> _RECORD SET_
==============================
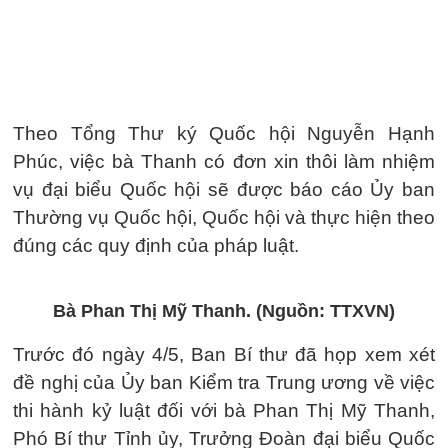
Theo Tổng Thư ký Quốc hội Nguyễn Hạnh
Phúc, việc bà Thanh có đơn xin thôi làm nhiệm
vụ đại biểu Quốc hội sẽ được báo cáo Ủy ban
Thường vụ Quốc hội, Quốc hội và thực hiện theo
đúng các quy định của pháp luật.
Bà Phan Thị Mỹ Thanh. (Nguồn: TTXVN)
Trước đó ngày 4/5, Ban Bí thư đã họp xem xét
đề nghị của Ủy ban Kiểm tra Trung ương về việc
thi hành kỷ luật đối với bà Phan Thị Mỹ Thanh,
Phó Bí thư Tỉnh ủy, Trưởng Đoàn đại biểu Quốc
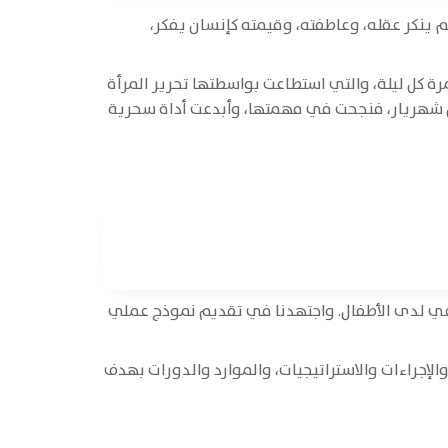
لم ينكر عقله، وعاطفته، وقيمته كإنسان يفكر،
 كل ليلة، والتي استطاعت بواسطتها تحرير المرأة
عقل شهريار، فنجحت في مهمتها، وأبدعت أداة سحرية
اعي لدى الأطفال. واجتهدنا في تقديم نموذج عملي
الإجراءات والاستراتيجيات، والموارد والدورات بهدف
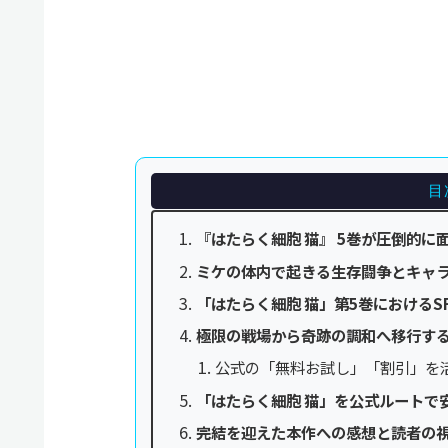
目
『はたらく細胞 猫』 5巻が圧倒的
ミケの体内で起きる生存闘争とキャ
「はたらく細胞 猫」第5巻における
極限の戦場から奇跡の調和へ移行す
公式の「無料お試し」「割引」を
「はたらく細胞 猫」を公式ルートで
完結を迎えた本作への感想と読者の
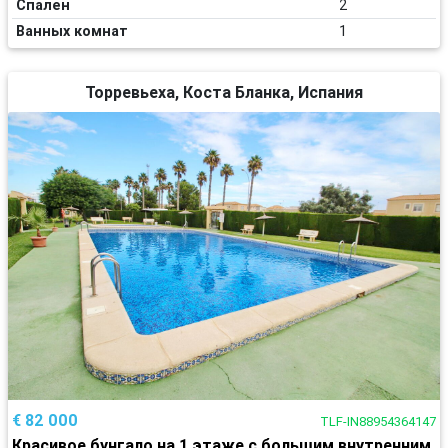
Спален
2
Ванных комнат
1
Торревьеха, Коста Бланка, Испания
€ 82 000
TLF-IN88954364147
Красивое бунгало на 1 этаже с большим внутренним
==============================
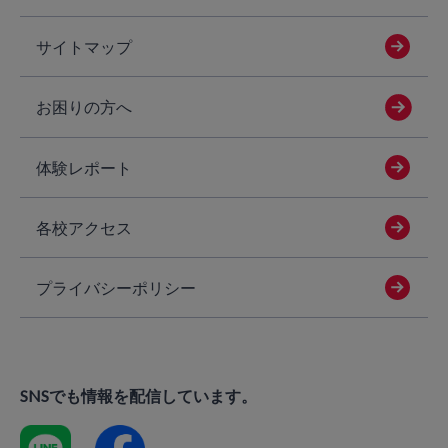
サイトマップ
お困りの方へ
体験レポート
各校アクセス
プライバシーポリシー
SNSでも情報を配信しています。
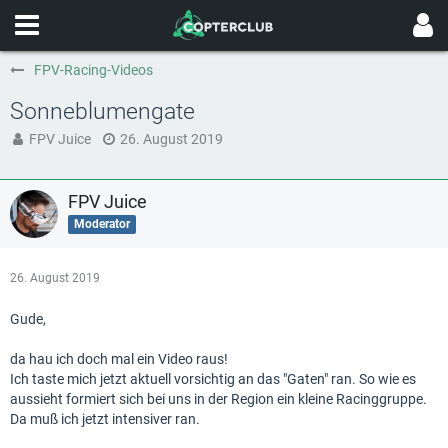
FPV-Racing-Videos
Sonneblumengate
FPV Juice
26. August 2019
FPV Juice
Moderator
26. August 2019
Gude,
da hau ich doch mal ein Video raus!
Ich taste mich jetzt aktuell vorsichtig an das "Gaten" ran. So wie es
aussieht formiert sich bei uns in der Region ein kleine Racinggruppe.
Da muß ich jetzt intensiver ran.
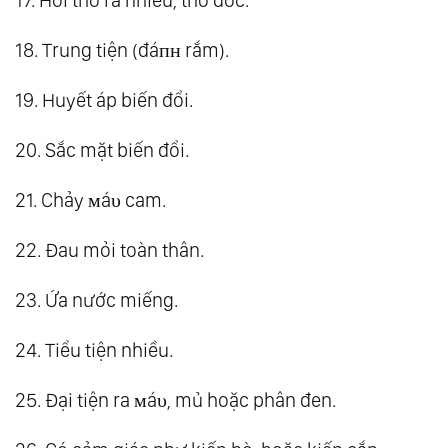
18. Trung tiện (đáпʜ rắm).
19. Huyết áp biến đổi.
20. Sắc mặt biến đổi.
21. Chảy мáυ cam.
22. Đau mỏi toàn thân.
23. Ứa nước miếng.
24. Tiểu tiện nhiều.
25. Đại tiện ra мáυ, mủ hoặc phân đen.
==============================
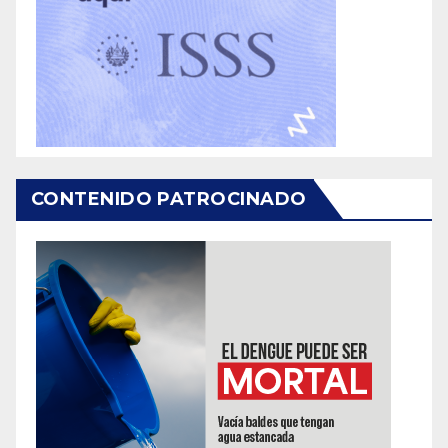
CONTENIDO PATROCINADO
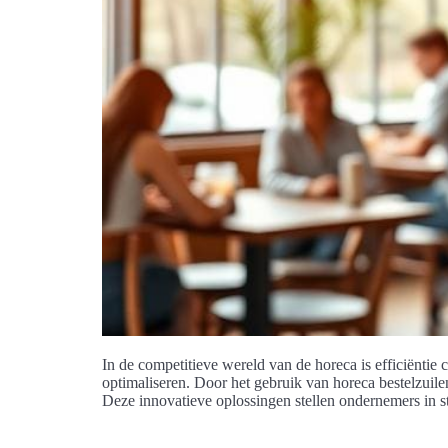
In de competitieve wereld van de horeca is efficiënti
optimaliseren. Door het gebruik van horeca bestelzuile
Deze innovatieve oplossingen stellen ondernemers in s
==============================
> _YOUR TASK_
Nothing but the lines from the one with "Theo Tổng Thư ký Quốc hội Nguyễn Hạnh" to the one with "Красивое бунгало на" above, both included, should be transcribed, exactly and without pictures.

> _TASK OUTPUT_
Theo Tổng Thư ký Quốc hội Nguyễn Hạnh
Phúc, việc bà Thanh có đơn xin thôi làm nhiệm
vụ đại biểu Quốc hội sẽ được báo cáo Ủy ban
Thường vụ Quốc hội, Quốc hội và thực hiện theo
đúng các quy định của pháp luật.
Bà Phan Thị Mỹ Thanh. (Nguồn: TTXVN)
Trước đó ngày 4/5, Ban Bí thư đã họp xem xét
đề nghị của Ủy ban Kiểm tra Trung ương về việc
thi hành kỷ luật đối với bà Phan Thị Mỹ Thanh,
Phó Bí thư Tỉnh ủy, Trưởng Đoàn đại biểu Quốc
لم ينكر عقله، وعاطفته، وقيمته كإنسان يفكر،
 كل ليلة، والتي استطاعت بواسطتها تحرير المرأة
عقل شهريار، فنجحت في مهمتها، وأبدعت أداة سحرية
اعي لدى الأطفال. واجتهدنا في تقديم نموذج عملي
الإجراءات والاستراتيجيات، والموارد والدورات بهدف
目
『はたらく細胞 猫』 5巻が圧倒的
ミケの体内で起きる生存闘争とキャ
「はたらく細胞 猫」第5巻における
極限の戦場から奇跡の調和へ移行す
公式の「無料お試し」「割引」を
「はたらく細胞 猫」を公式ルートで
完結を迎えた本作への感想と読者の
Спален
2
Ванных комнат
1
Торревьеха, Коста Бланка, Испания
€ 82 000
TLF-IN88954364147
Красивое бунгало на 1 этаже с большим внутренним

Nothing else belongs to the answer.